The fund aims to grow capital and provide income.
Investment policy and strategy
Core investment: Typically, around 70% of the fund is invested in high yield floating rate notes (FRNs) issued by companies from anywhere in the world. The FRNs are held directly and indirectly through derivatives combined with government bonds. The fund invests in asset-backed securities as well.
Other investments: The fund also holds other assets, including bonds issued by governments and cash.
Use of derivatives: Derivatives may be used to gain exposure to core and other investments, to reduce risks and costs and to manage the impact of changes in currency exchange rates on the fund’s investments.

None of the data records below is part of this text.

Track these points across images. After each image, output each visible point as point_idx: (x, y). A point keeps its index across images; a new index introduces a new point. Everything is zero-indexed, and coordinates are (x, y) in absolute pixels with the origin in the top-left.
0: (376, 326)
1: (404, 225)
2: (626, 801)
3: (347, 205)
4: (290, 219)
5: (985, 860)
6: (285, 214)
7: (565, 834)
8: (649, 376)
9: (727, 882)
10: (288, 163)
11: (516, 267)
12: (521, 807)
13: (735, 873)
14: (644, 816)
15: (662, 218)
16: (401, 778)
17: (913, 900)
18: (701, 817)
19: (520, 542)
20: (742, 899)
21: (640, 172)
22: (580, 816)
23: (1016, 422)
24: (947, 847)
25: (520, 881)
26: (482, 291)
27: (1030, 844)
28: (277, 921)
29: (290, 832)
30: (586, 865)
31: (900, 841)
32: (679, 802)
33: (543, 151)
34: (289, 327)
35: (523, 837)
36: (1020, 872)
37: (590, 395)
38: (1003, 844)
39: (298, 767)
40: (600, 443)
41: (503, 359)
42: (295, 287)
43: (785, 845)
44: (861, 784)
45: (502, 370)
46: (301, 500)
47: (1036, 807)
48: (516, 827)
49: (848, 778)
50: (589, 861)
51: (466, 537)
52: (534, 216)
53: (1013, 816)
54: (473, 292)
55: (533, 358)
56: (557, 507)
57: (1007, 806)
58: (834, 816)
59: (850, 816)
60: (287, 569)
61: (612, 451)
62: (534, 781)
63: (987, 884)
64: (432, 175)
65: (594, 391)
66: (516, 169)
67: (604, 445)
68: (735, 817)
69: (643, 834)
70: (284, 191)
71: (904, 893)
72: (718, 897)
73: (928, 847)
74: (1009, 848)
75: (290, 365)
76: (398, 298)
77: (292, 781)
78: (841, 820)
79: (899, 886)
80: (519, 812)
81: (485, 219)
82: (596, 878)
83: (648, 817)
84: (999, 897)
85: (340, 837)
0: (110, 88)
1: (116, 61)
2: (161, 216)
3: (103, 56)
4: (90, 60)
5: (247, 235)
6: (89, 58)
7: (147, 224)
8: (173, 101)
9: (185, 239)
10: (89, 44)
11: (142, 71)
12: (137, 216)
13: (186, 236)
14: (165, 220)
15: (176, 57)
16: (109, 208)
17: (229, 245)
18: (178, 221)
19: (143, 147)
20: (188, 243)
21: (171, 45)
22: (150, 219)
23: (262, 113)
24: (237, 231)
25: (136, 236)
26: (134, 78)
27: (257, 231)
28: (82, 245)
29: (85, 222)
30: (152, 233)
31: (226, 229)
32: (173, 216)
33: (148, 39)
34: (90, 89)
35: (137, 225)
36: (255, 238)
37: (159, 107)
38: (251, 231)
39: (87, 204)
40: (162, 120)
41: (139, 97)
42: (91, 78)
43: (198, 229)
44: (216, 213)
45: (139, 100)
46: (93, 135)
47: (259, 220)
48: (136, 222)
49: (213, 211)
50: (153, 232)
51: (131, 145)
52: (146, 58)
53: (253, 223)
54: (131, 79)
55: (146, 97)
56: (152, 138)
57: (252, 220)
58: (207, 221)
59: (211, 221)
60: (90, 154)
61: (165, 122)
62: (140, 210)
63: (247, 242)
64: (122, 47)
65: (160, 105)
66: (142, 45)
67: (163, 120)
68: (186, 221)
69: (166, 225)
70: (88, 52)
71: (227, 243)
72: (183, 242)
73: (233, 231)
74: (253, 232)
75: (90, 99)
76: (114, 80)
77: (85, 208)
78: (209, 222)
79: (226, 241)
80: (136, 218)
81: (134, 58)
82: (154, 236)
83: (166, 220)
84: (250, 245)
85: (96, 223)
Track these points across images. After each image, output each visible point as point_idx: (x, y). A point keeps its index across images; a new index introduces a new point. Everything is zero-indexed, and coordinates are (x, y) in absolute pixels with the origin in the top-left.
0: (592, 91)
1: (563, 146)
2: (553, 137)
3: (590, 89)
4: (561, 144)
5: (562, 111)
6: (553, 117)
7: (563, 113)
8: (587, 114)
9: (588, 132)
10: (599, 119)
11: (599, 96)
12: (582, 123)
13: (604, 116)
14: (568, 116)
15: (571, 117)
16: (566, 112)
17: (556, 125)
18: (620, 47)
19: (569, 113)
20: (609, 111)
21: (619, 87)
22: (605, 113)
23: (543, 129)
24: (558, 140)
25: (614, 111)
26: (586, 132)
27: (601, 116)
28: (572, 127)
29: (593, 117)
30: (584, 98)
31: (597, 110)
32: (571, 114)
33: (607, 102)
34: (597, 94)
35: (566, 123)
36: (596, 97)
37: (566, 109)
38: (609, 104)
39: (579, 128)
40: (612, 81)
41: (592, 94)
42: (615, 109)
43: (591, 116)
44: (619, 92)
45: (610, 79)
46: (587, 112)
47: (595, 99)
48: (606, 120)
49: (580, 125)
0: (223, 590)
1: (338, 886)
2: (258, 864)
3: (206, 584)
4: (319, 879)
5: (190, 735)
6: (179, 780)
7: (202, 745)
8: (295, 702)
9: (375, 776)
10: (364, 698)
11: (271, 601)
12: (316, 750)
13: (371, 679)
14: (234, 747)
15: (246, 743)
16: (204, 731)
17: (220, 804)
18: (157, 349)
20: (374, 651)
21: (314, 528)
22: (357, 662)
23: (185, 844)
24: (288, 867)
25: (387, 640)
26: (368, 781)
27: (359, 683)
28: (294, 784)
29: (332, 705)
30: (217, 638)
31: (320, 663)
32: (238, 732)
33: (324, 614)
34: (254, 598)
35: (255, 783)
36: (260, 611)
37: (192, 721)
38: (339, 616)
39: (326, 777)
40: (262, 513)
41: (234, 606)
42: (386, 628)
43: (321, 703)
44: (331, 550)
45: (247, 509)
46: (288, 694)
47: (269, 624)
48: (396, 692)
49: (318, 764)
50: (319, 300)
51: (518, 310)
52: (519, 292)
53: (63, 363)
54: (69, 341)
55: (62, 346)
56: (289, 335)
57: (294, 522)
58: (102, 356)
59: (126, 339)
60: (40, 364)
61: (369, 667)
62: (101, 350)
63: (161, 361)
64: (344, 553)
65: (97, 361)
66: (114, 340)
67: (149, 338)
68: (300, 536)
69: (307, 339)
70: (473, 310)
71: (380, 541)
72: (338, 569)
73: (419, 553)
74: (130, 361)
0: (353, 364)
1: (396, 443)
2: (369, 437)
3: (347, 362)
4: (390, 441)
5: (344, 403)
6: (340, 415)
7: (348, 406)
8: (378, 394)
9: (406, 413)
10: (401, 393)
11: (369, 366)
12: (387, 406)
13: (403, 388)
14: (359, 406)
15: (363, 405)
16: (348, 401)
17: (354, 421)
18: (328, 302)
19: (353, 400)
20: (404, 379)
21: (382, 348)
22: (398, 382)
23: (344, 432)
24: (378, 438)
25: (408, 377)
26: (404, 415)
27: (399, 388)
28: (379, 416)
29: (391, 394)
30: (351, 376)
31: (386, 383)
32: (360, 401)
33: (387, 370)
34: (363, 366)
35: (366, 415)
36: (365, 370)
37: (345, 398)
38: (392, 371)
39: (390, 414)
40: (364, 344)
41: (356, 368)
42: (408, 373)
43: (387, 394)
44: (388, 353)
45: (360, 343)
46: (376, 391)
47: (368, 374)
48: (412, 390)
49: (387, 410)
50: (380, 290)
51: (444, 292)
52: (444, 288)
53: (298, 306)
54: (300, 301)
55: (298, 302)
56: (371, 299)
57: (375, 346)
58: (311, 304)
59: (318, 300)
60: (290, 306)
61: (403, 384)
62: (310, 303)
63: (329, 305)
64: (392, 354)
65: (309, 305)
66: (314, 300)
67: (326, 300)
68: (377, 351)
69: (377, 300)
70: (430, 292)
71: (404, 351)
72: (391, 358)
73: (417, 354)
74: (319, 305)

Strategy in brief: The fund is designed to provide income while minimising the negative impact of rising interest rates by investing mainly in FRNs. The fund focuses on FRNs issued by companies with a low credit rating, which typically pay higher levels of interest to compensate investors for the greater risk of default.
Part of the fund may be invested in other fixed income assets, such as government bonds. Spreading investments across issuers, industries and countries is an essential element of the fund’s strategy and the manager is assisted in his selection of individual bonds by an in-house team of credit analysts.
Asset-backed securities: Bonds backed by assets that produce cashflows, such as mortgage loans, credit card receivables and auto loans.
Bonds: Loans to governments and companies that pay interest.
Derivatives: Financial contracts whose value is derived from other assets.
Floating rate notes (FRNs): Bonds whose interest payments, or coupons, are adjusted in line with movements in interest rates.
High yield Bonds: Bonds issued by companies considered to be riskier and therefore generally paying a higher level of interest.
Risks associated with the fund
The value of investments and the income from them will rise and fall. This will cause the fund price, as well as any income paid by the fund, to fall as well as rise. There is no guarantee the fund will achieve its objective, and you may not get back the amount you originally invested.
The value of the fund may fall if the issuer of a fixed income security held is unable to pay income payments or repay its debt (known as a default).
The fund may use derivatives with the aim of profiting from a rise or a fall in the value of an asset (for example, a company’s bonds). However, if the asset’s value varies in a different manner, the fund may incur a loss.
The fund invests mainly in one type of asset. This type of fund can experience larger-than-average price changes when compared to a fund which invests in a broader range of assets.
Changes in currency exchange rates will affect the value of your investment.
If the share class is hedged (H share class), it aims to mirror the performance of another share class. We cannot guarantee that the hedging objective will be achieved. The hedging strategy will limit holders of the hedged share class from benefiting if the hedged share class currency falls against the US dollar.
The fund will invest in emerging markets which are generally smaller, more sensitive to economic and political factors, and where investments are less easily bought and sold. In exceptional circumstances, the fund may encounter difficulties when selling or collecting income from these investments, which could cause the fund to incur a loss. In extreme circumstances, it could lead to the temporary suspension of dealing in shares in the fund.
When interest rates rise, the value of the fund is likely to fall.
Where market conditions make it hard to sell the fund’s investments at a fair price to meet customers’ sale requests, we may temporarily suspend dealing in the fund’s shares.
Some transactions the fund makes, such as placing cash on deposit, require the use of other financial institutions (for example, banks). If one of these institutions defaults on their obligations or becomes insolvent, the fund may incur a loss.
The Fund allows for the extensive use of derivatives.